WGPUCompute
WIP progress
using BenchmarkTools
using WGPUCompute
aArray = WgpuArray{Float32}(undef, (1024, 1024, 100))
bArray = WgpuArray{Float32}(rand(Float32, (1024, 1024, 100)))
@benchmark copyto!(aArray, 1, bArray, 1, prod(size(aArray)))
BenchmarkTools.Trial: 403 samples with 1 evaluation.
Range (min … max): 30.041 μs … 15.397 ms ┊ GC (min … max): 0.00% … 0.00%
Time (median): 13.710 ms ┊ GC (median): 0.00%
Time (mean ± σ): 12.424 ms ± 4.124 ms ┊ GC (mean ± σ): 0.00% ± 0.00%
▄ ▇█
█▄▁▁▁▁▁▁▁▁▁▁▁▁▁▁▁▁▁▁▁▁▁▁▁▁▁▁▁▁▁▁▁▁▁▁▁▁▁▁▁▁▁▁▁▄▁▁▁▁▁▁████▇▅▆ ▆
30 μs Histogram: log(frequency) by time 15.3 ms <
Memory estimate: 3.06 KiB, allocs estimate: 96.
julia> using WGPUCompute
julia> y = WgpuArray((rand(4, 4, 1) .-0.5) .|> Float32)
4×4×1 WgpuArray{Float32, 3}:
[:, :, 1] =
-0.383893 0.16837 0.0140184 0.199563
-0.336961 -0.192162 -0.179518 -0.0335313
0.444875 0.0344275 -0.100446 0.498892
-0.354451 -0.488507 -0.078437 -0.132585
julia> @kernel function Relu(x::WgpuArray{T, N}) where {T, N}
gIdx = globalId.x * globalId.y + globalId.z
value = x[gIdx]
out[gIdx] = max(value, 0.0)
end
WARNING: Method definition Relu(WGPUCompute.WgpuArray{T, N}) where {T, N} in module Main at REPL[26]:1 overwritten on the same line.

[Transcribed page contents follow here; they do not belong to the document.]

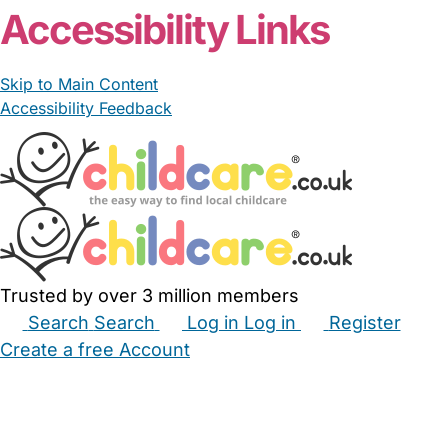
Accessibility Links
Skip to Main Content
Accessibility Feedback
Trusted by over 3 million members
Search
Search
Log in
Log in
Register
Create a free Account
Babysitters
Childminders
Nannies
Nurseries
Household Help
Maternity Nurses
Private Tutors
Schools
Childcare Jobs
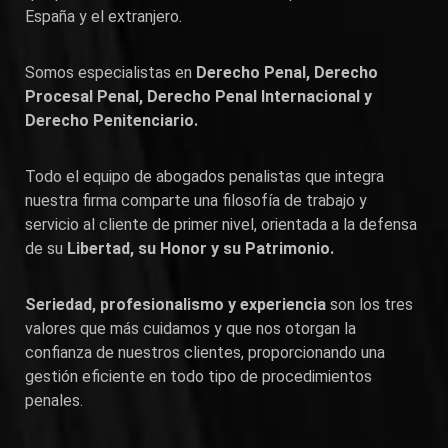
España y el extranjero.
Somos especialistas en
Derecho Penal, Derecho
Procesal Penal, Derecho Penal Internacional y
Derecho Penitenciario.
Todo el equipo de abogados penalistas que integra
nuestra firma comparte una filosofía de trabajo y
servicio al cliente de primer nivel, orientada a la defensa
de su
Libertad, su Honor y su Patrimonio.
Seriedad, profesionalismo y experiencia
son los tres
valores que más cuidamos y que nos otorgan la
confianza de nuestros clientes, proporcionando una
gestión eficiente en todo tipo de procedimientos
penales.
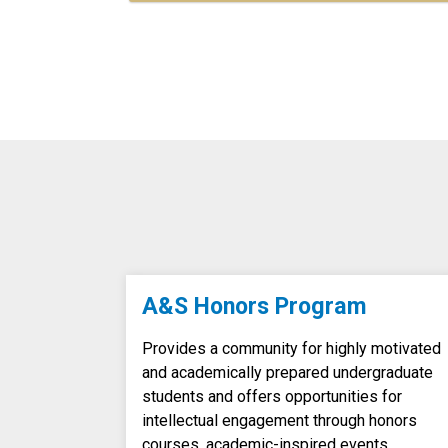
A&S Honors Program
Provides a community for highly motivated
and academically prepared undergraduate
students and offers opportunities for
intellectual engagement through honors
courses, academic-inspired events,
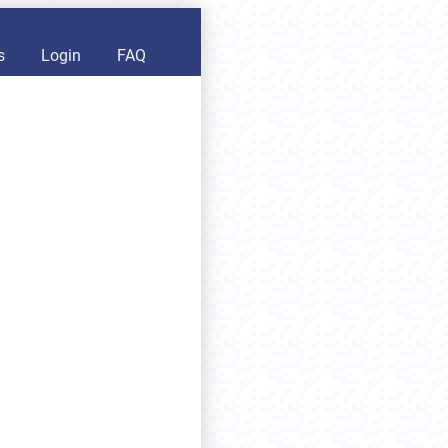
s
Login
FAQ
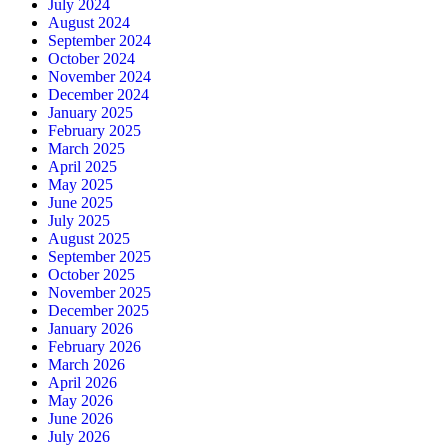
July 2024
August 2024
September 2024
October 2024
November 2024
December 2024
January 2025
February 2025
March 2025
April 2025
May 2025
June 2025
July 2025
August 2025
September 2025
October 2025
November 2025
December 2025
January 2026
February 2026
March 2026
April 2026
May 2026
June 2026
July 2026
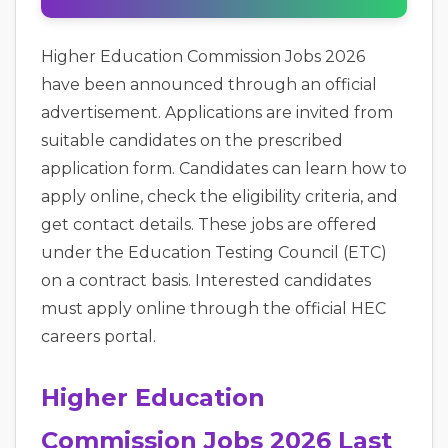
Higher Education Commission Jobs 2026
have been announced through an official
advertisement. Applications are invited from
suitable candidates on the prescribed
application form. Candidates can learn how to
apply online, check the eligibility criteria, and
get contact details. These jobs are offered
under the Education Testing Council (ETC)
on a contract basis. Interested candidates
must apply online through the official HEC
careers portal.
Higher Education
Commission Jobs 2026 Last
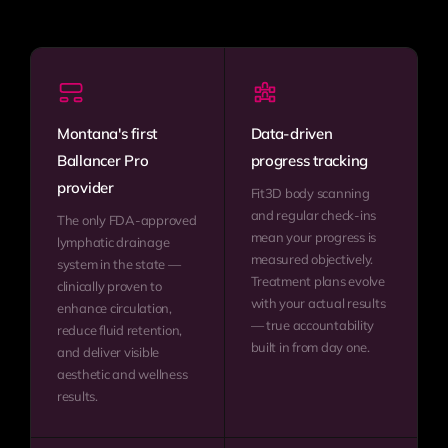
Montana's first
Data-driven
Ballancer Pro
progress tracking
provider
Fit3D body scanning
and regular check-ins
The only FDA-approved
mean your progress is
lymphatic drainage
measured objectively.
system in the state —
Treatment plans evolve
clinically proven to
with your actual results
enhance circulation,
— true accountability
reduce fluid retention,
built in from day one.
and deliver visible
aesthetic and wellness
results.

Relu (generic function with 1 method)
julia> Relu(y)
4×4×1 WgpuArray{Float32, 3}:
[:, :, 1] =
0.0 0.16837 0.0140184 0.199563
0.0 0.0 0.0 0.0
0.444875 0.0344275 0.0 0.498892
0.0 0.0 0.0 0.0
> Internally compute shader is generated like below for Relu
┌ Info:
│ struct IOArray {
│ data:array<f32>
│ };
│
│ @group(0) @binding(0) var<storage, read_write> input0:IOArray ;
│ @group(0) @binding(1) var<storage, read_write> ouput1:IOArray ;
│ @compute @workgroup_size(8, 8, 4)
│ fn Relu(@builtin(global_invocation_id) global_id:vec3<u32>) {
│ let gIdx = global_id.x * global_id.y+global_id.z;
│ let value = input0.data[gIdx];
│ ouput1.data[gIdx] = max(value, 0.0);
│ }
└
Issues in example above.
- globalDim is not supported yet. As a temporary fix global_id.y is used.
- in generated shader code, @workgroup_size is hardcoded.
Known issues
- Currently kernel macro has hardcoded sections and would expect :Relu as main function name. And it is being currently worked on.
- Doesn't have an api to pass @workgroup_size and @dispath_size yet. The example above is hardcoded.
- jupyter notebooks are not supported yet because of some softscope issues.
TODO
- Fix known issues.
- Explore possibility of JSServe the generated wgsl code in web app.
- Complete SPIRV version
- Explore and adhere to Binary generation eventually.